A recent report published by the District Councils Network uses three districts in the East of England as exemplar case studies for levelling up places.

The report aims to show examples in the form of case studies where districts are doing things which in turn are boosting employment, reimagining, and regenerating their town centres, providing housing, boosting connectivity and improving their public realm.

Breckland District in Norfolk features under the ‘collaboration and engagement for thriving businesses and communities’ section, having created the ‘Future Breckland: Thriving People and Places’ initiative. Being one of the largest districts in the country, with a large number of stakeholders, the programme aims to build a long-term investment plan built around the people and places of the district. They hope that over the next 12-month period, they will have a new vision with tangible delivery and investment plans, the opinions of the local residents and business to help build an agenda for change, a costed 10-year development programme, and a new partnership to help deliver the strategy.

Cllr Paul Claussen, Breckland Council’s deputy leader and portfolio holder said “By creating a shared vision, local organisations can align their priorities and ensure we are all pulling towards the same goal. This will ensure Breckland’s success going forward and put us in pole position when it comes to bidding for national funding, which can be spent making the district even better for our residents and businesses.

We are truly excited about the potential of the Future Breckland project. We believe this won’t just be a roadmap for the success of our people and places, but it could be a blueprint for how Market Towns, and urban/rural economies, feature in future of the UK growth story. “

Norwich also features as a case study district, within the ‘levelling up skills and removing barriers to the labour market’ section of the report. Norwich City Council was awarded £25 million at the end of last year from the Department for Levelling up, Housing and Communities, to deliver eight projects to help major regeneration, and boost skills, infrastructure, and jobs.

One of these projects is the ACE Centre, a scheme delivered by City College Norwich, which provides new T levels in construction and engineering, supporting the apprenticeship offer and supporting study at HNC/HNC level. The facilities also support adult learning opportunities, including upskilling and reskilling. The centre will also provide the first motor vehicle training facility in the region specifically designed for supporting hybrid and electric vehicles, to help train future generations.

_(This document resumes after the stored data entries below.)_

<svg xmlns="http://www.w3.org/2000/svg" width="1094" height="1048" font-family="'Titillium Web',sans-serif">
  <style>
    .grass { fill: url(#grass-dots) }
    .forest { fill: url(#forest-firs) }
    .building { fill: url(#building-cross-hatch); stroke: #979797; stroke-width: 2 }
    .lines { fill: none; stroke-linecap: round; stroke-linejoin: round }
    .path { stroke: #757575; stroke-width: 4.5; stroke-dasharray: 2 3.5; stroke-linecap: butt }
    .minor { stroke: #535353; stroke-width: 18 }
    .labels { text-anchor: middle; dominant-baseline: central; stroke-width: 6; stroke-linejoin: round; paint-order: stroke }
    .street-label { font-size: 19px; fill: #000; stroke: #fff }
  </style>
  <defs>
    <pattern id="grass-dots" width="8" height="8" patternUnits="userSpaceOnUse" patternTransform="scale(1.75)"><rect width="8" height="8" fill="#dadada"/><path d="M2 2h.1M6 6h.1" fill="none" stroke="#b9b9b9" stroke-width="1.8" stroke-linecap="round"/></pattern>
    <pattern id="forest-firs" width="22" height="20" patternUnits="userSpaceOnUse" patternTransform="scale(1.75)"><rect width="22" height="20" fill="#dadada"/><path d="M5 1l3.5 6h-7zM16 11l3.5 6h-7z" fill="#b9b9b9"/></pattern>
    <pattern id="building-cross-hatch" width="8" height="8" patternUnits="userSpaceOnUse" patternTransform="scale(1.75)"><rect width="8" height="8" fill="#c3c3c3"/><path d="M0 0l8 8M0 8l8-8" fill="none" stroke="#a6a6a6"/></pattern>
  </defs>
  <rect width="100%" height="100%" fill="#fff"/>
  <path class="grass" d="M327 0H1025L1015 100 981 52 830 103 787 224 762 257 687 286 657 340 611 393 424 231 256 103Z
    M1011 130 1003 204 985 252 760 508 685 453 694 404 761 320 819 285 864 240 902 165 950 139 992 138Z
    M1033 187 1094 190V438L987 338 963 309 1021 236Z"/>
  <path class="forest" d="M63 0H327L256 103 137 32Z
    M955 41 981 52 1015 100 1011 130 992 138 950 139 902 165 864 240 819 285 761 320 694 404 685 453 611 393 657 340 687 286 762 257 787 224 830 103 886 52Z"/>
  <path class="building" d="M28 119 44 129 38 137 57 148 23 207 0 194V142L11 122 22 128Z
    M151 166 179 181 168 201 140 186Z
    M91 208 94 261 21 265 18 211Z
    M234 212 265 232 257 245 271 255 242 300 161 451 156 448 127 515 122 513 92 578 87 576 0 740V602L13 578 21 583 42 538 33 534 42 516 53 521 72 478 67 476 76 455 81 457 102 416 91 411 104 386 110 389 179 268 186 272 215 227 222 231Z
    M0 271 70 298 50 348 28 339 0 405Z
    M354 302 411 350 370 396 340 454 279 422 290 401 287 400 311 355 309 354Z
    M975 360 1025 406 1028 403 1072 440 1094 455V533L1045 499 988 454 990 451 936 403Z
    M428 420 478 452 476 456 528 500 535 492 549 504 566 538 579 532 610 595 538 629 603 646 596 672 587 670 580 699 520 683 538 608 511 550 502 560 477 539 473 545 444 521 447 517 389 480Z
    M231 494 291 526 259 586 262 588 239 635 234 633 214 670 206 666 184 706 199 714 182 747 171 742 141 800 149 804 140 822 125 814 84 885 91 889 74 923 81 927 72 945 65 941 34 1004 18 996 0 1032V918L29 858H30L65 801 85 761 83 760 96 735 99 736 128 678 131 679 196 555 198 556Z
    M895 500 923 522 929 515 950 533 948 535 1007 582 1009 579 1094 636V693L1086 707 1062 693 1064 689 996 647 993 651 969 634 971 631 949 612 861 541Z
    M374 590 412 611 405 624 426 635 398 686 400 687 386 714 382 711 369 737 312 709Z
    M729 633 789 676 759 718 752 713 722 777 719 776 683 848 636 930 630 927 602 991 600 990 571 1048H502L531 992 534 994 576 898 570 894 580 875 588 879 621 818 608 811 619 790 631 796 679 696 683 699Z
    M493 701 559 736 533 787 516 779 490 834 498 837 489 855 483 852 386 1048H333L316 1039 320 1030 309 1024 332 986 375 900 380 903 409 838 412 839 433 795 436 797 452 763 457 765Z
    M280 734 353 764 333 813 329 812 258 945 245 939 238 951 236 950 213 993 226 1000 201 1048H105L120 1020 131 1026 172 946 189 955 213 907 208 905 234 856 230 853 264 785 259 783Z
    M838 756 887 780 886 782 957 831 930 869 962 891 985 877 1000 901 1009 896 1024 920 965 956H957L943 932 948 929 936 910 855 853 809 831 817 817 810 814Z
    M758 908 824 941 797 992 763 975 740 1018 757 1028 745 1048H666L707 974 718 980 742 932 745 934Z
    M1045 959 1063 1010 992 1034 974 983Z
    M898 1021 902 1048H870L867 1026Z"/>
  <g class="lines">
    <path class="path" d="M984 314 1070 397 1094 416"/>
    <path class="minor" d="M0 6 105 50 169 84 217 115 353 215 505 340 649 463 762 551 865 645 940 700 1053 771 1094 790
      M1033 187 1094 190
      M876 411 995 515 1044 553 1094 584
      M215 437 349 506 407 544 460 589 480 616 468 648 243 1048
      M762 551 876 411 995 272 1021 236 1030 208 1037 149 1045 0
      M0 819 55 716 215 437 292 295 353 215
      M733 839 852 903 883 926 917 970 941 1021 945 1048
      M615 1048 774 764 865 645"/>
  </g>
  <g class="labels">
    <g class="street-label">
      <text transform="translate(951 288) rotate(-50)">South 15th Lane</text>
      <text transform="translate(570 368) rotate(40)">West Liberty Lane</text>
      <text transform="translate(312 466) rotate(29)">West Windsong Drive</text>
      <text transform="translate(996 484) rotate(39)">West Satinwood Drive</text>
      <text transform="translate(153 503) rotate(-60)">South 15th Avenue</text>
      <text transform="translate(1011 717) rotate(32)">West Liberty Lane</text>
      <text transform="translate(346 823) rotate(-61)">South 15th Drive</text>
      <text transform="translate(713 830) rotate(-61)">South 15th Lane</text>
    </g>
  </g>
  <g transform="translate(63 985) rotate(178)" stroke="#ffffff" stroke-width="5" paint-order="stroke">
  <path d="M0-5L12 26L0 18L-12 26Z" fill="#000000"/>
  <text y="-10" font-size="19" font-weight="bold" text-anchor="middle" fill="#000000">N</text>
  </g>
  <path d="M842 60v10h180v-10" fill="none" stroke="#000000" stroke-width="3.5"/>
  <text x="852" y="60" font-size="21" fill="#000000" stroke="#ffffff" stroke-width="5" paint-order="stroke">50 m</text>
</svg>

Another part of the scheme is the regeneration of East Norwich, by creating a sustainable new urban quarter for the city, with the potential to create up to 4,000 new homes and 6,00 new jobs, potentially the largest development opportunity in the East of England. The masterplan will be funded by the Towns Fund, landowners, Homes England, and the city council, overseen by East Norwich Partnership, a public-private sector group.

Leader of Norwich City Council, Cllr Alan Waters, said “We are proud to be among the first of 101 councils to receive business case sign off to move ahead with all eight of our ambitious Town Deal funded projects. This is testament to the work of the Town Deal board who have helped to ensure each project feeds into our Norwich 2040 Vision of a city which is creative, fair, liveable, connected and dynamic.”

The final district in the area features in the ‘tailored approaches for place-based growth’ section of the report. South Cambridgeshire is focussing on helping local businesses and the wider local economy to recover to a point stronger than it was previously. Having developed two enterprise zones, and interacting with thousands of local businesses, it hopes to reignite rural growth.

The district hopes to boost the visitor economy through its dedicated ‘Visit South Cambs’ initiative, the district’s first dedicated tourism website, which aims to help visitors explore the district to its full potential.

South Cambridgeshire District Council’s lead cabinet member for business recovery and skills, Cllr Peter McDonald said “Visit South Cambs has come about as a result of the council’s commitment to encourage local people to use their shops and food outlets so that high streets are retained – but people can only support these local businesses if they know they exist. There really is so much on offer but, without one major ‘high street’ on which to discover our independent cafés or boutiques, or with our best days out being hidden away in countryside locations, people may not be aware of everything available to us. I’d encourage local people to visit the website and explore, discover and enjoy what’s on our doorstep.”

Another initiative is the investment in local jobs, green space and active travel. Following extensive investment into the new Northstowe neighbourhood to create jobs, green spaces and pedestrian and cycle facilities. Purchasing land has also enabled a Local Centre and the Northstowe Enterprise Zone to be created. It is hoped that the Local Centre becomes a hub for local businesses and the community, whilst the enterprise zone becomes an integral part of the local economy. The construction of the zones should start in the summer of 2022.

Cllr McDonald continued “We’re doing everything we can to help create and shape a thriving, healthy community in Northstowe. We’re making sure that local people and businesses have every possible chance to help us bring forward the plans; after all, those are the people that already know the area best. This is proof of our commitment to helping bring forward local facilities and jobs at Northstowe – benefiting local residents and businesses too. We hope that the Enterprise Zone will in future be home to many new and growing local businesses. “

It is hoped that these districts provide a benchmark and live examples of national levelling up. The full report is available online, via the District Councils Network.